Dan's Review: "12 Strong" holds up, despite war movie cliches
Jan 18, 2018 18h30
By Dan Metcalf
Chris Hemsworth in 12 Strong - © 2018 Warner Bros.
12 Strong (Warner Bros.)
Rated R for war violence and language throughout.
Starring Chris Hemsworth, Michael Shannon, Michael Peña, Navid Negahban, Trevante Rhodes, Geoff Stults, Thad Luckinbill, William Fichtner, Rob Riggle, Elsa Pataky, Austin Stowell, Ben O'Toole, Austin Hébert, Kenneth Miller, Kenny Sheard, Jack Kesy, Laith Nakli, Yousuf Azami, Saïd Taghmaoui, Fahim Fazli, Peter Malek, Allison King, Lauren Myers, Taylor Sheridan.
Written by Ted Tally and Peter Craig.
Directed by Nicolai Fuglsig.
In some ways, war movies are changing, but in other ways, they are exactly the same.

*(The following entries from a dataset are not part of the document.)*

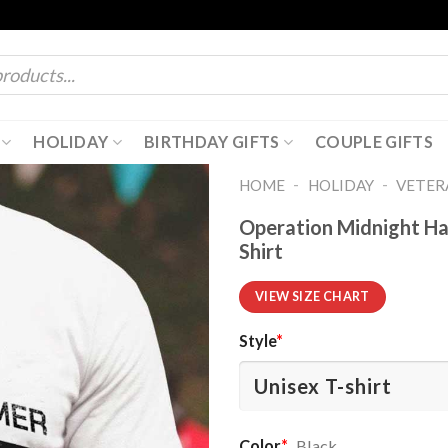
HOLIDAY
BIRTHDAY GIFTS
COUPLE GIFTS
-
-
HOME
HOLIDAY
VETER
Operation Midnight Ha
Shirt
VIEW SIZE CHART
Style
*
Color
*
Black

Explanation: the setting for war movies are becoming more contemporary, with recent conflicts in Iraq and Afghanistan still fresh in our memories. Yet, films based on modern warfare still rely on some of the same battle choreography and hero templates we’ve seen before in countless films about Vietnam and World War II. 12 Strong, based on the true story of U.S. Special Forces “Horse Soldiers” in Afghanistan shortly after 9/11 is in many ways all-too-similar to other war films, despite the modern venue.
Chris Hemsworth stars as Capt. Mitch Nelson (a fictionalized version of a real U.S. Special Forces commander), who gathers his team of commandos to volunteer for duty in Afghanistan after the events of 9/11. His team includes Chief Warrant Officer Cal Spencer (Michael Shannon), SFC Sam Diller (Michael Pena), SFC Ben Milo (Trevante Rhodes) and eight other Green Berets that are chosen to infiltrate Taliban and al-Qaeda strongholds. Mitch’s team’s assignment includes forming an allegiance with Genreal Abdul Rashid Dostum (Navid Negahban), the enigmatic leader of a resistance sworn to overthrown the Taliban. Mitch’s team soon discovers that the only way to flank the Taliban/al-Qaeda troops is by horseback over rough mountain terrain. Their mission is to direct U.S. bombers to the enemy strongholds without getting killed within three weeks, before the snow cuts off their path. Mitch and Dostum go through a few rough patches before they are able to form a unified effort and head into battle against great odds. Their efforts lead them to a big showdown with the heart of the terrorists and Taliban armies.
12 Strong isn’t a bad film. There is great chemistry between Hemsworth, Shannon, Pena and the other members of the military ensemble. The dialogue between the soldiers is often funny and poignant, albeit peppered with a few military platitudes. The chemistry between Hemsworth and Negahban is also noteworthy, providing a showcase for unity in spite of cultural differences.
The action battle scenes in 12 Strong are the real problem. We see several shots of Hemsworth and the Americans riding at full gallop on horseback, firing their automatic weapons, hitting every single terrorist and bad guy, while avoiding all returning gunfire. It seems a little too ”John Wayne,” not befitting any kind of realistic modern warfare. I assume the work of the actual U.S. Special Forces to be a little less “Hollywood” and perhaps more tedious than depicted in 12 Strong. Without spoiling too much, I don’t think the odds of survival would be as good if the real “Horse Soldiers” had faced as much gunfire as they did in the movie. Speaking of casualties, a disproportionate number of the Taliban, al-Qaeda and Dostum’s army are slaughtered throughout the film as war fodder, while the Americans seem to face people firing blanks.
All war movie clichés aside, 12 Strong is a good depiction of brave men (including Afghans) who are willing to pay the ultimate sacrifice to stand up to evil.